‘Zappos Says Goodbye To Bosses’ was the headline of a Washington Post article reporting how 10 per cent of staff no longer had managers as the move to the Holacracy system of self-management began.
Having one foot in one world while having the other foot in the other world has slowed down our transformation towards self-management and self-organization
– Zappos CEO Tony Hsieh
Aimee Groth’s Quartz article titled ‘Zappos is going holacratic: no job titles, no managers, no hierarchy’ shared details of the 4-hour ‘All Hands’ staff meeting where Tony Hsieh announced the shift to Holacracy. (A recent All Hands meeting would see everyone given a copy of Reinventing Organizations to read!)
Steve Denning sought to correct the ‘no managers’ and ‘no hierarchy’ misunderstandings in his Forbes article ‘Making Sense Of Zappos And Holacracy’ suggesting that “These misunderstandings would dissolve upon reading Koestler, Wilber, the Holacracy Constitution or any of the related documents. If anything, the degree of hierarchical prescriptiveness in holacracy is mind-boggling.”
His major concern, though, was that the next iteration of Holacracy should focus more on the customer, which wouldn’t be a problem for Zappos, with its notably strong customer focus, but could be for others.
The severance being offered to those who don’t like Holacracy seems highly unusual but Zappos has in fact long been notable for such things as paying new staff to leave, if they’re not certain they fit.
Having “one foot in one world while having the other foot in the other world has slowed down our transformation towards self-management and self-organization”, lamented Hsieh.
“We are going to take a ‘rip the bandaid’ approach to accelerate progress towards becoming a Teal organization (as described in the book Reinventing Organizations)”.
He also recounts a conversation with Frederic about performance, accountability and conflict resolution challenges during the shift to Teal.
Hsieh invites staff to suggest solutions to problems like these and others such as how to use the ‘advice process’ described in Reinventing Organizations.
‘We’re also looking forward to seeing what new exciting contributions will come from the employees who were previously managers” wrote Hsieh, optimistically. Managers must find new ‘Roles’ by the end of 2015 when their Manager salaries will stop.
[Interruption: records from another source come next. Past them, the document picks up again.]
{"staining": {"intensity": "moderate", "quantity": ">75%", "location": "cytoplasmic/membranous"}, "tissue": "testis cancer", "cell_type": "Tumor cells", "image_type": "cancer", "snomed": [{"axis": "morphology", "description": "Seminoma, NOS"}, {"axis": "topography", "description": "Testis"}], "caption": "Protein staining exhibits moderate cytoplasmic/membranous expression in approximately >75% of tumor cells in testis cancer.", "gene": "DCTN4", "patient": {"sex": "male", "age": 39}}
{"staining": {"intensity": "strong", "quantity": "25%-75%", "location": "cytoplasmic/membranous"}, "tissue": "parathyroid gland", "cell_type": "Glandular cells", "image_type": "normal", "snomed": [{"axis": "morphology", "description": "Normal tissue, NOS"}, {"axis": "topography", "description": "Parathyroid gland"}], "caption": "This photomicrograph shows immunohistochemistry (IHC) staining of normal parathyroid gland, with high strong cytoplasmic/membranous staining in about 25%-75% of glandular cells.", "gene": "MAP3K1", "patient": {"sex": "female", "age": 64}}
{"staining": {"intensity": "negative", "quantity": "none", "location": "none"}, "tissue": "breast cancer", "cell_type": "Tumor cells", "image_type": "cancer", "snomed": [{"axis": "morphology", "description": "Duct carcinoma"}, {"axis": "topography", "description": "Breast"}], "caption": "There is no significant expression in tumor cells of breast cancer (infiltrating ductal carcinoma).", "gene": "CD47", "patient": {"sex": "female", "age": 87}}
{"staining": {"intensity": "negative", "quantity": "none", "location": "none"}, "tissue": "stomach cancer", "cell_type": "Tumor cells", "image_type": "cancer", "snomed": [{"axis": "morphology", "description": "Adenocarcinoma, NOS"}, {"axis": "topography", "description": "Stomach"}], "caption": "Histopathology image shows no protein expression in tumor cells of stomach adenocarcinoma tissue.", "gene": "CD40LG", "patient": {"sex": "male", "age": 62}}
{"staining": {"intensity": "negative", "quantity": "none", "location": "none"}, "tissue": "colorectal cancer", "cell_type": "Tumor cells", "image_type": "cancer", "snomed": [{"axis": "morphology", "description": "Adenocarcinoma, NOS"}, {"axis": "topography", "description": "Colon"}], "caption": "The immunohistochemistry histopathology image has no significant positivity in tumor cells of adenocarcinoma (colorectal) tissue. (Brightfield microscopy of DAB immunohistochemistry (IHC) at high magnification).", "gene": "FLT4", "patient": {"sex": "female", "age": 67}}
In the event, 210 staff –14% of the 1,503 staff – took up the offer to leave. (It’s said that around 10 per cent of staff may well opt to leave during a typical Holacracy implementation).
“That’s a pretty big chunk of the company’s workforce”, Fast Company’s John Paul Titlow commented “but then again, this is a pretty radical change. What’s more interesting is that the vast majority of Zappos employees took a look at the company’s ongoing experiment with Holacracy and effectively said ‘Sure, let’s give it a shot.’”
Some others were more concerned by these latest developments. Flat Army author Dan Pontefract wondered whether the “hierarchical decision to enforce Holacracy isn’t … potentially ruining the great culture that was carefully constructed” (and also contrasted his more gradualist approach to organisational change to Frederic Laloux’s, even citing a characteristically hard-hitting Dave Snowden critique of Reinventing Organizations.)
He concluded that “while I am skeptical, I am not cynical, because I think Holacracy, Teal organisations and other versions of self-management do offer some clues as to how even conventionally structured companies could reform themselves. In particular, the idea that individuals in teams should be recognised for their contribution, rather than their title, is compelling. Solid research suggests that ‘shared leadership’ and co-operation between executive team members who defer to each others’ expertise do improve creativity and performance”.
“Most organisations will only change incrementally – and then only if they see successful pioneers. One trigger for change could be a ‘learning consortium’ of organisations, which would explore and share some of these new management techniques,” according to Hill.
Hsieh concluded his memo by saying that “it feels a little scary” but that he’s “personally excited about all the potential creativity and energy of our employees that are just waiting for the right environment and structure to be unlocked and unleashed. I can’t wait to see how we reinvent ourselves, and I can’t wait to see what unfolds next.”